(Dataset items)
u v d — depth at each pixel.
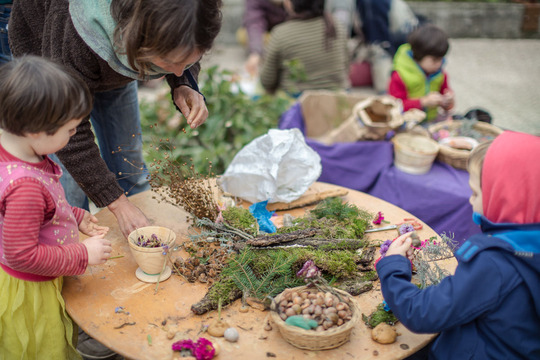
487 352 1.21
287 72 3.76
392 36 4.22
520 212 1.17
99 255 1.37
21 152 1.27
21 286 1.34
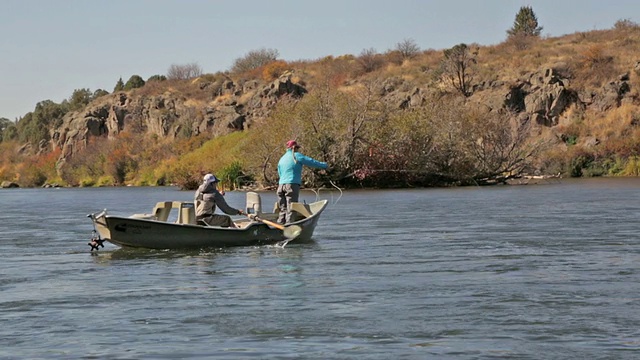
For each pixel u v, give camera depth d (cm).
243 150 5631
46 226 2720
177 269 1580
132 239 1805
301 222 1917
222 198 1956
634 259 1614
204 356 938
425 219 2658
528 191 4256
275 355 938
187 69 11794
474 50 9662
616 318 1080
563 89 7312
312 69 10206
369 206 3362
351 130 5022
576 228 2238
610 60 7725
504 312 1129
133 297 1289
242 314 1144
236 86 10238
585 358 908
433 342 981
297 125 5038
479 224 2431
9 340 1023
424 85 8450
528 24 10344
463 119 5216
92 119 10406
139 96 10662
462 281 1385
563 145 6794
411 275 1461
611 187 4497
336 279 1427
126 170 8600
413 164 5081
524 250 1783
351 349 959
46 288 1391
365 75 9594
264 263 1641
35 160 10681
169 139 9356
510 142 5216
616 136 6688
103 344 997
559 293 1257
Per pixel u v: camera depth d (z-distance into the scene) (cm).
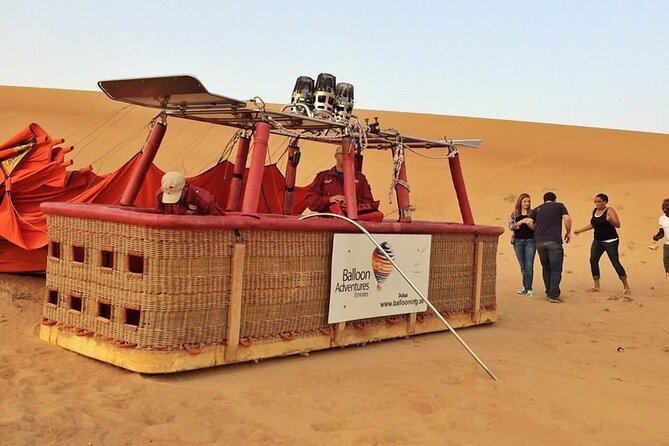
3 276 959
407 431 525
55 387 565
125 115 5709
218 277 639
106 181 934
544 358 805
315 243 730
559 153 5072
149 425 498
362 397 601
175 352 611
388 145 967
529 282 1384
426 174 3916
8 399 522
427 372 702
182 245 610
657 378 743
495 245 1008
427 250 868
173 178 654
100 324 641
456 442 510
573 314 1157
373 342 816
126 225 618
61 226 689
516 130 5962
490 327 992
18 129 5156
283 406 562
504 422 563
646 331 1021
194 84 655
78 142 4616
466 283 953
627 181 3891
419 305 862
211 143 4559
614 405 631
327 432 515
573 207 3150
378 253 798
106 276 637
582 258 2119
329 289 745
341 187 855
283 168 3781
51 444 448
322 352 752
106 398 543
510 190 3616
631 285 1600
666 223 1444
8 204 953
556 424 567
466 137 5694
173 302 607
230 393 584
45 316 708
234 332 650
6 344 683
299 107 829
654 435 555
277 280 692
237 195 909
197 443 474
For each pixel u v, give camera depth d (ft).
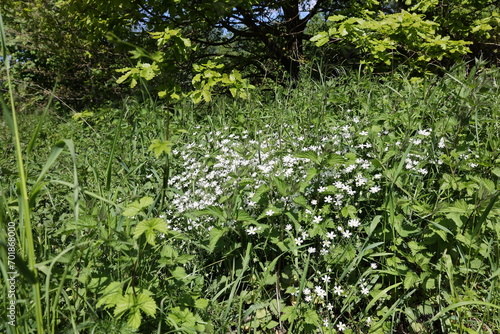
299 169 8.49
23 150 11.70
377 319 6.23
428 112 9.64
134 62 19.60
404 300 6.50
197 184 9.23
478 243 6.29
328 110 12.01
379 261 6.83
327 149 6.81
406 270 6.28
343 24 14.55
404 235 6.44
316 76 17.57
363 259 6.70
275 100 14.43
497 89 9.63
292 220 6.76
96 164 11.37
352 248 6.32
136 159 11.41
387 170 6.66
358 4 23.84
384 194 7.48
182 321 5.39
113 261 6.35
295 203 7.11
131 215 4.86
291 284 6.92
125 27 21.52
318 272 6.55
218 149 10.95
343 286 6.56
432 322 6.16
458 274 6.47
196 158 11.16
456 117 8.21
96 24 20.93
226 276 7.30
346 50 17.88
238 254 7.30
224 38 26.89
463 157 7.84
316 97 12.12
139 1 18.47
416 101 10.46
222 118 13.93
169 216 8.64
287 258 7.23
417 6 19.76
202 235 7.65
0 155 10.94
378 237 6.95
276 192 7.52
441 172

#### What you should do:
Where a line of the data contains "camera", copy that line.

#### Answer for this exercise:
For each pixel u v, give camera depth d (cm).
Per pixel u v: camera depth d (z-distance into the scene) (cm).
For each pixel u v, give camera depth d (ft).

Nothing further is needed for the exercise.